Polizei sicherte Schulstart aus Sorge vor „Querdenkern“

Coronavirus

Einsatzkräfte der Polizei haben am Montagmorgen vor Schulen in Dorsten Präsenz gezeigt. Die Aktion stand im Zusammenhang mit geplanten „Querdenker“-Demonstrationen.

Dorsten

, 09.11.2020, 09:53 Uhr / Lesedauer: 1 min
Ein Streifenwagen der Polizei steht zu Schulbeginn vor der Wulfener Gesamtschule.
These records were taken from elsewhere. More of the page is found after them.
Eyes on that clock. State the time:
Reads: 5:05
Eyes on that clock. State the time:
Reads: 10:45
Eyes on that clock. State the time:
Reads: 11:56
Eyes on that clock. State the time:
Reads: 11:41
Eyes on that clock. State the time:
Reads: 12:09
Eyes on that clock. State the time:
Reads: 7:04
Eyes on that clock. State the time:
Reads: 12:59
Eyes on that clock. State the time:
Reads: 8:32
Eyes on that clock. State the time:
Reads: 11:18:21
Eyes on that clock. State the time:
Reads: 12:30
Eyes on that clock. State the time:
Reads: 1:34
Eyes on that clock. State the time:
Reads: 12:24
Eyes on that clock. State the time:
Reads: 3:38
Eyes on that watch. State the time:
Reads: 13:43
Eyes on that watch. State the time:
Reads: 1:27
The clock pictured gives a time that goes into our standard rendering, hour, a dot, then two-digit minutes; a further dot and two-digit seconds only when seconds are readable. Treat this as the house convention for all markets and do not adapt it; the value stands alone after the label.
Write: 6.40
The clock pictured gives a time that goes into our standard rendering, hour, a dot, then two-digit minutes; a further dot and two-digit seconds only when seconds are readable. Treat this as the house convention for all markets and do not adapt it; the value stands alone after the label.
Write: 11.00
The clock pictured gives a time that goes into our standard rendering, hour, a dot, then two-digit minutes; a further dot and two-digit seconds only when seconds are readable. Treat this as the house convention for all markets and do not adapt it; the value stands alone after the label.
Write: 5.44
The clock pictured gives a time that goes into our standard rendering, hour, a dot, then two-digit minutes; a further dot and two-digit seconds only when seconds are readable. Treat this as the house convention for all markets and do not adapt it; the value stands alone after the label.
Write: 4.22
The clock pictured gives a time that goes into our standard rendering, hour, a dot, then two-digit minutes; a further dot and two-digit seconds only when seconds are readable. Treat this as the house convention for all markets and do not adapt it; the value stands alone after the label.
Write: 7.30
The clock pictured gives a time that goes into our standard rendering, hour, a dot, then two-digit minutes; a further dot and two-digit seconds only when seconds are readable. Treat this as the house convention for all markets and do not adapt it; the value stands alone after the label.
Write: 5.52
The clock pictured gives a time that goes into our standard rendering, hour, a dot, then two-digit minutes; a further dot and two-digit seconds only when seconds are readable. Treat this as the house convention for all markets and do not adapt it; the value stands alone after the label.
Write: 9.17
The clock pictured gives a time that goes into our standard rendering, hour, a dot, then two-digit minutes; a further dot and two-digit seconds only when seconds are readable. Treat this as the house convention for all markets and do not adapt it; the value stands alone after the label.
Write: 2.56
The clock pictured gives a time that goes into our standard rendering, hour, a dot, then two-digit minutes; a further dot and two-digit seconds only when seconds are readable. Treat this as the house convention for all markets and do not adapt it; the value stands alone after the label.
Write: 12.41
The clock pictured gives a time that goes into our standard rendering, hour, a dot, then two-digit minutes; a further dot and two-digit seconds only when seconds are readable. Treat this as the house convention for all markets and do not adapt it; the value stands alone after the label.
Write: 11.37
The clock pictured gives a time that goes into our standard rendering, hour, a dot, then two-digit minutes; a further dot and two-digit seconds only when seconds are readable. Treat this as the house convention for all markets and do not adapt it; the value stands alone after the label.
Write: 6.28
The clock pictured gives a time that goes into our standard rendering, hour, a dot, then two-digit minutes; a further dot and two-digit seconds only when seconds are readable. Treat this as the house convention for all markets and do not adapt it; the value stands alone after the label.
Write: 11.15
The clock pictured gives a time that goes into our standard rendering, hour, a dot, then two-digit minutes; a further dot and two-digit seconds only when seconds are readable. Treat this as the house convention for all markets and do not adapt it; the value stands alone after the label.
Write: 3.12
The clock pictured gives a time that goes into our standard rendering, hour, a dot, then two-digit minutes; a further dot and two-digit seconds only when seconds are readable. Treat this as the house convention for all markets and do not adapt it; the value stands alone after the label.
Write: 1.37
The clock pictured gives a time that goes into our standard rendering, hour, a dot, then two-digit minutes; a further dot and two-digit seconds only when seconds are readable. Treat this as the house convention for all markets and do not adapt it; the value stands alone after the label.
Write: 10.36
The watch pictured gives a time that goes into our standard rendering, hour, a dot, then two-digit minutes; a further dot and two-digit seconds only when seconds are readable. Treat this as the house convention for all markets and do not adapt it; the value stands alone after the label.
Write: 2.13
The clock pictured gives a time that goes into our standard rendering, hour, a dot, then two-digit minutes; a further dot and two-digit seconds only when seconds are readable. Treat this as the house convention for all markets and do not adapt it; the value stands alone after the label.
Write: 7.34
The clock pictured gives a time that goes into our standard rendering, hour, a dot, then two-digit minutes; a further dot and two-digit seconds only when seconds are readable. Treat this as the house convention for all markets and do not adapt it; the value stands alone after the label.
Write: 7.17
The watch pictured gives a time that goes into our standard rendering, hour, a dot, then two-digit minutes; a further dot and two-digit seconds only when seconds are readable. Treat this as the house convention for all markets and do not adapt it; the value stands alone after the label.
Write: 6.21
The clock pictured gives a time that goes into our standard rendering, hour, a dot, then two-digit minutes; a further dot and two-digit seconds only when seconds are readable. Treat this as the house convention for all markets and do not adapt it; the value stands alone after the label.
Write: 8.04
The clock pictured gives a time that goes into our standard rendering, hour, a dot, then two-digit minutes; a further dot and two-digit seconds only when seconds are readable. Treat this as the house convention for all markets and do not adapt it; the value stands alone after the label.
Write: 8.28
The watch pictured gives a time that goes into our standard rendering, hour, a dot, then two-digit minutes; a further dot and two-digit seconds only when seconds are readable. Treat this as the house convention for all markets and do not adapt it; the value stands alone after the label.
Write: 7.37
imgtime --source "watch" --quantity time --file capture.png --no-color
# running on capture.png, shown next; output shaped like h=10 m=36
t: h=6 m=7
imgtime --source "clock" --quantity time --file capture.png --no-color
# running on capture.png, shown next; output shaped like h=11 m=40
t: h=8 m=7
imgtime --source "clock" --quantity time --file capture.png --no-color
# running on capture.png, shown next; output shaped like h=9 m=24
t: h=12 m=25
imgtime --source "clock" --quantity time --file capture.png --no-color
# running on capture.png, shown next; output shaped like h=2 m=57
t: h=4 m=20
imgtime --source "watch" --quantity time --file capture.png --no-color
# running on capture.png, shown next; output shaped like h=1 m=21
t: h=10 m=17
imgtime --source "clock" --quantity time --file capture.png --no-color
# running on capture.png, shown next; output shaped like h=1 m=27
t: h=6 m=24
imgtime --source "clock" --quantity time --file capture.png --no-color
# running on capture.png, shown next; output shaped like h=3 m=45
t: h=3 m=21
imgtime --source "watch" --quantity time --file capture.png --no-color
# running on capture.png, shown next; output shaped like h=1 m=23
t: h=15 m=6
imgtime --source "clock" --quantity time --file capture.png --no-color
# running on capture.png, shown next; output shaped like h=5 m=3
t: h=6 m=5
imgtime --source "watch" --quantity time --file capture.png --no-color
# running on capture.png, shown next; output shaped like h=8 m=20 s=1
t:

Ein Streifenwagen der Polizei steht zu Schulbeginn vor der Wulfener Gesamtschule. © Guido Bludau

Ein Mannschaftswagen der Polizei stand am Montagmorgen gut sichtbar vor der Gesamtschule Wulfen. Auch an der Montessorischule waren Beamte vor Unterrichtsbeginn zu sehen. Das nordrhein-westfälische Bildungsministerium hatte die Schulen am Wochenende vor Aktionen von Maskengegnern gewarnt. Dahinter soll die Initiative „Querdenken“ stecken.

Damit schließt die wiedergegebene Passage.